*Assigned task:* What is needed is a copy of each line in the listing below that contains "root".
>>
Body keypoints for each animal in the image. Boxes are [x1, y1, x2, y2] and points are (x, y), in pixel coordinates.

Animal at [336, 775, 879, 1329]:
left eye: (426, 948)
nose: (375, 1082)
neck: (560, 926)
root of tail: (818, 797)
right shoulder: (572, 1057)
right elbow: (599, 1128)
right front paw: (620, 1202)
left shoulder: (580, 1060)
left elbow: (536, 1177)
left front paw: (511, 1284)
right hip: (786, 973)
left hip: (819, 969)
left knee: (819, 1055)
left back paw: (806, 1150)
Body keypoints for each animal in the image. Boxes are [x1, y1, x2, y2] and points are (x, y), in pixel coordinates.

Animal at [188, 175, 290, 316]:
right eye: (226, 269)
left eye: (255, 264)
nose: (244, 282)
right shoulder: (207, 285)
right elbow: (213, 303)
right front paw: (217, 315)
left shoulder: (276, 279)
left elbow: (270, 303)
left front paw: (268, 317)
<<
>>
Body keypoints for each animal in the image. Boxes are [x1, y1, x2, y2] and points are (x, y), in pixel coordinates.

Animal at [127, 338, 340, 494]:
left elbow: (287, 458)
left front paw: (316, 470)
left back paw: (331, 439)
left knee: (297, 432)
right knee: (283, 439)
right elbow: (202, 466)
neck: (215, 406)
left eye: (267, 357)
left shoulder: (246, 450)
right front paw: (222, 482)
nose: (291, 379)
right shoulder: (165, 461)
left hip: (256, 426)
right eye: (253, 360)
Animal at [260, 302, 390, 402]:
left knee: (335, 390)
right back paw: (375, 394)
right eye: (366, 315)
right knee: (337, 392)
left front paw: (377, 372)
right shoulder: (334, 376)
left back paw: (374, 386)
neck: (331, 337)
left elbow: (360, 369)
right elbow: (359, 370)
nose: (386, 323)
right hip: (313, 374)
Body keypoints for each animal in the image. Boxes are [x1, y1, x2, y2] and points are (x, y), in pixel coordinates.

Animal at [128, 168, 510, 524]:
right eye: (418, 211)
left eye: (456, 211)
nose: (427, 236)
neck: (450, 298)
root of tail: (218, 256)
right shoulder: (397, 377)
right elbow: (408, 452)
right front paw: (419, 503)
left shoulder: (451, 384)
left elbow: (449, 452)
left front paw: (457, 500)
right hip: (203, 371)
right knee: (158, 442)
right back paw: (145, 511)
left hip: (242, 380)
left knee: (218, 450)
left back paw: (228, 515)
<<
>>
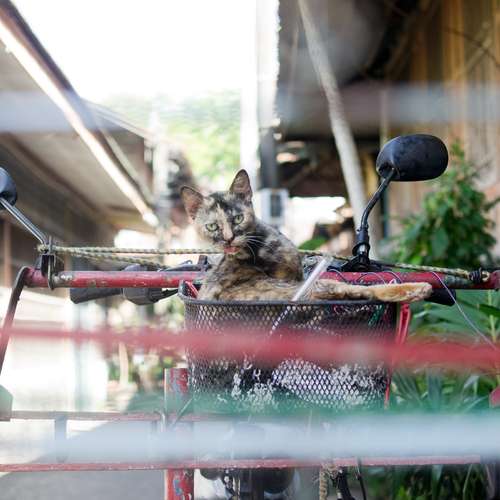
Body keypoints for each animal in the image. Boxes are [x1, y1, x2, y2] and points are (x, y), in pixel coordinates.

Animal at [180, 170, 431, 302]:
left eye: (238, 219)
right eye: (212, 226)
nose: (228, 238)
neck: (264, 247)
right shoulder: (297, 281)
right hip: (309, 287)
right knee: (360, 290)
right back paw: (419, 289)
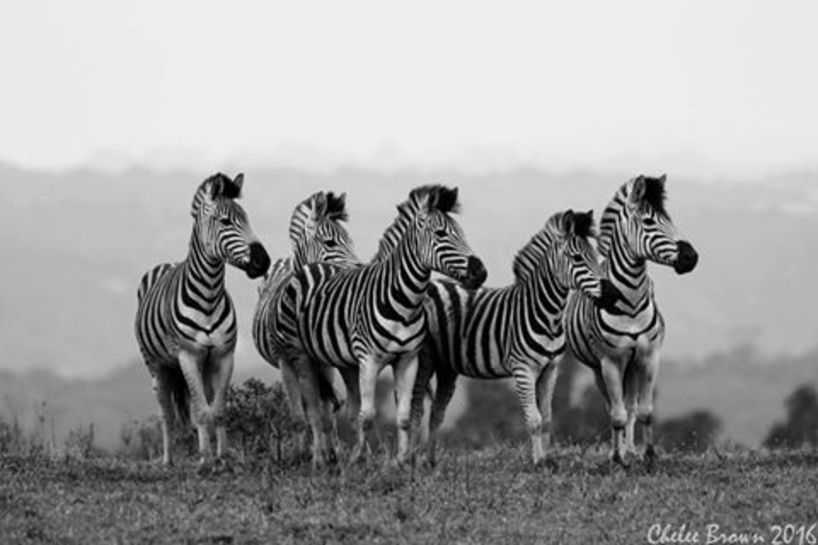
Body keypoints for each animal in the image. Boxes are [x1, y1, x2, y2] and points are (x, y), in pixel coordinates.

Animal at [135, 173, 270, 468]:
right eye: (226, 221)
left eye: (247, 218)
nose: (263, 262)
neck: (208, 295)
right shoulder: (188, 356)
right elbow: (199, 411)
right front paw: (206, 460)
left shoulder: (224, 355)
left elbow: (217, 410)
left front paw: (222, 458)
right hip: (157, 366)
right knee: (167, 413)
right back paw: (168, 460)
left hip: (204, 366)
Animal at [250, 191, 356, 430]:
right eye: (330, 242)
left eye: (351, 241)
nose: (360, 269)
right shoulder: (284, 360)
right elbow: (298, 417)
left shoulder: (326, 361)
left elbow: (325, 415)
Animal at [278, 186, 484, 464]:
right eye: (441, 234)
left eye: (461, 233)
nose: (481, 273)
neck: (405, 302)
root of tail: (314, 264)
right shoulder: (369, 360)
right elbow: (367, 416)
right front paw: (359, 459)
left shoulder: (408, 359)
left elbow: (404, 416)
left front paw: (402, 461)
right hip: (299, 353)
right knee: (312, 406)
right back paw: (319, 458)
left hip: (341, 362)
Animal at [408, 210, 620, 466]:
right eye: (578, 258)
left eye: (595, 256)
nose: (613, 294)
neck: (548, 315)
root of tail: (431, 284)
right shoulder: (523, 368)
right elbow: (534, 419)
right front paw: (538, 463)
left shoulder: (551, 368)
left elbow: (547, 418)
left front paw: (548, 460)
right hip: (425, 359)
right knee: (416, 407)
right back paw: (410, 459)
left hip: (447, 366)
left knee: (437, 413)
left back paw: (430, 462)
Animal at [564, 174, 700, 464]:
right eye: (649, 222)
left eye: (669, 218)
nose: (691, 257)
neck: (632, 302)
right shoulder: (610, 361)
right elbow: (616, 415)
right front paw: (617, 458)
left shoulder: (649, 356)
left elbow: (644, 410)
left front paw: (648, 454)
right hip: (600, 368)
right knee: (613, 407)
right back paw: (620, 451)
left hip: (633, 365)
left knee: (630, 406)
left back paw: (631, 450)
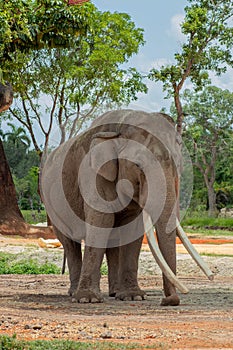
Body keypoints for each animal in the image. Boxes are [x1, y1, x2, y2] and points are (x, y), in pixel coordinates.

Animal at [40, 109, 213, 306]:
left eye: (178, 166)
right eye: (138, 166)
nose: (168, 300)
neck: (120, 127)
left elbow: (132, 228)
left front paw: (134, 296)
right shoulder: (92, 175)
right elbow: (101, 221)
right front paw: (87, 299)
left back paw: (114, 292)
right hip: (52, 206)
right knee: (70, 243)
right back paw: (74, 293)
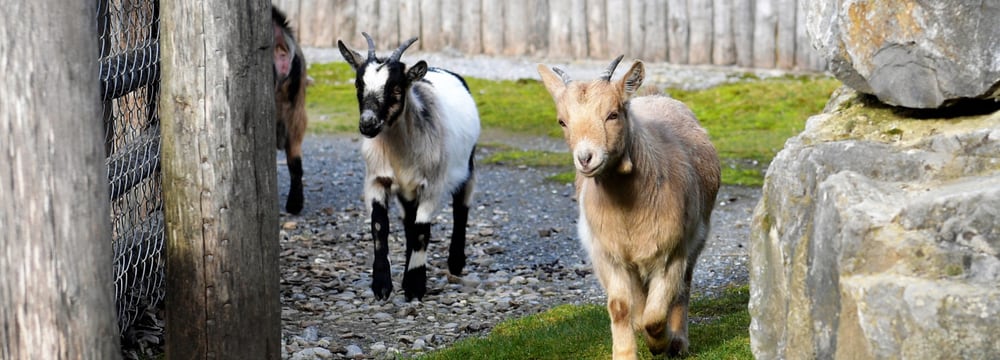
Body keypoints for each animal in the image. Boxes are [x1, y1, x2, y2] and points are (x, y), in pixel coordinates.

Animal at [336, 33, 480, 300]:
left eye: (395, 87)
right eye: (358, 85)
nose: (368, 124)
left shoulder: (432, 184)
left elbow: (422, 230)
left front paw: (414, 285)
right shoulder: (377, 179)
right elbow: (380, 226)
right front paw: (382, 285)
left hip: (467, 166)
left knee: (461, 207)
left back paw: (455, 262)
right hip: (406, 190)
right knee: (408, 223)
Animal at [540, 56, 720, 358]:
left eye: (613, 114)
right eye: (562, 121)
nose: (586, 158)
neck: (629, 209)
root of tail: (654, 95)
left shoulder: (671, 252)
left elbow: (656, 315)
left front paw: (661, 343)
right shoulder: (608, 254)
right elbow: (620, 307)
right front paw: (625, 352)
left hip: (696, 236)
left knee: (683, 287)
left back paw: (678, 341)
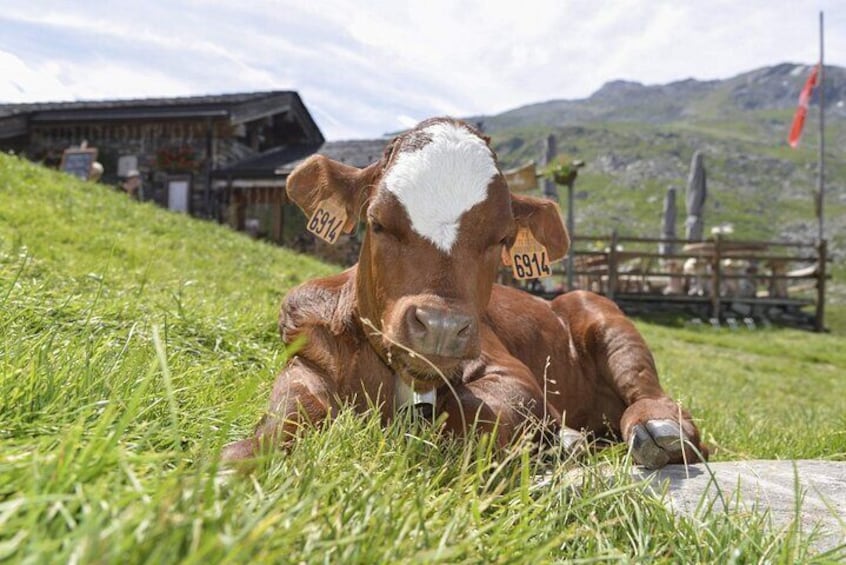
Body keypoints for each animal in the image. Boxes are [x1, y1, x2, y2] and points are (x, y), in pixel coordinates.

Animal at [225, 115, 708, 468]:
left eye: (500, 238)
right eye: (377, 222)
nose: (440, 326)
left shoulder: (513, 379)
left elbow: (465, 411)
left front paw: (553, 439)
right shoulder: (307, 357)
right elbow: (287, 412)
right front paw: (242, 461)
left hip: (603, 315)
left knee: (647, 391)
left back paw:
<<
*Task output:*
root of tail: (818, 797)
root of tail: (218, 256)
root of tail: (314, 264)
root of tail: (431, 284)
root of tail: (654, 95)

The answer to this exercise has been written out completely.